(TASK DATA)
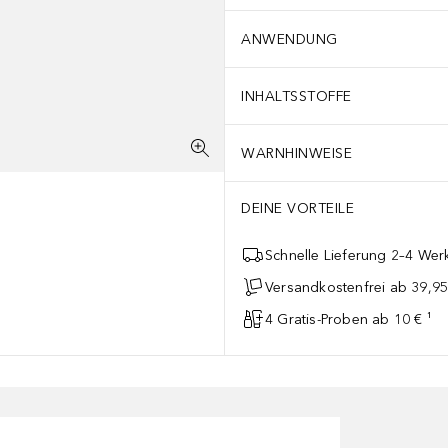
ANWENDUNG
INHALTSSTOFFE
WARNHINWEISE
DEINE VORTEILE
Schnelle Lieferung 2–4 Werk
Versandkostenfrei ab 39,95
4 Gratis-Proben ab 10 € ¹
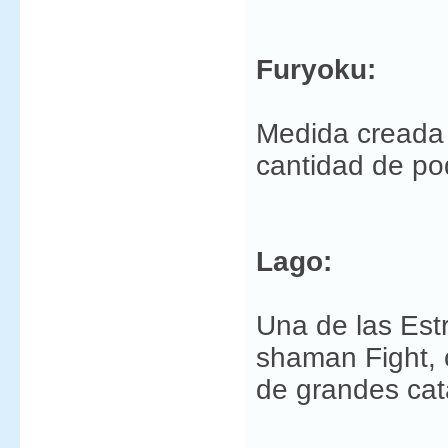
Furyoku:
Medida creada 
cantidad de po
Lago:
Una de las Est
shaman Fight, 
de grandes cat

(TASK DIRECTIONS)
In your answer, repeat all the entries exactly, but leave out the pictures.

(SOLUTION TO THIS PROBLEM)
ANWENDUNG
INHALTSSTOFFE
WARNHINWEISE
DEINE VORTEILE
Schnelle Lieferung 2–4 Werk
Versandkostenfrei ab 39,95
4 Gratis-Proben ab 10 € ¹
Furyoku:
Medida creada 
cantidad de po
Lago:
Una de las Est
shaman Fight, 
de grandes cat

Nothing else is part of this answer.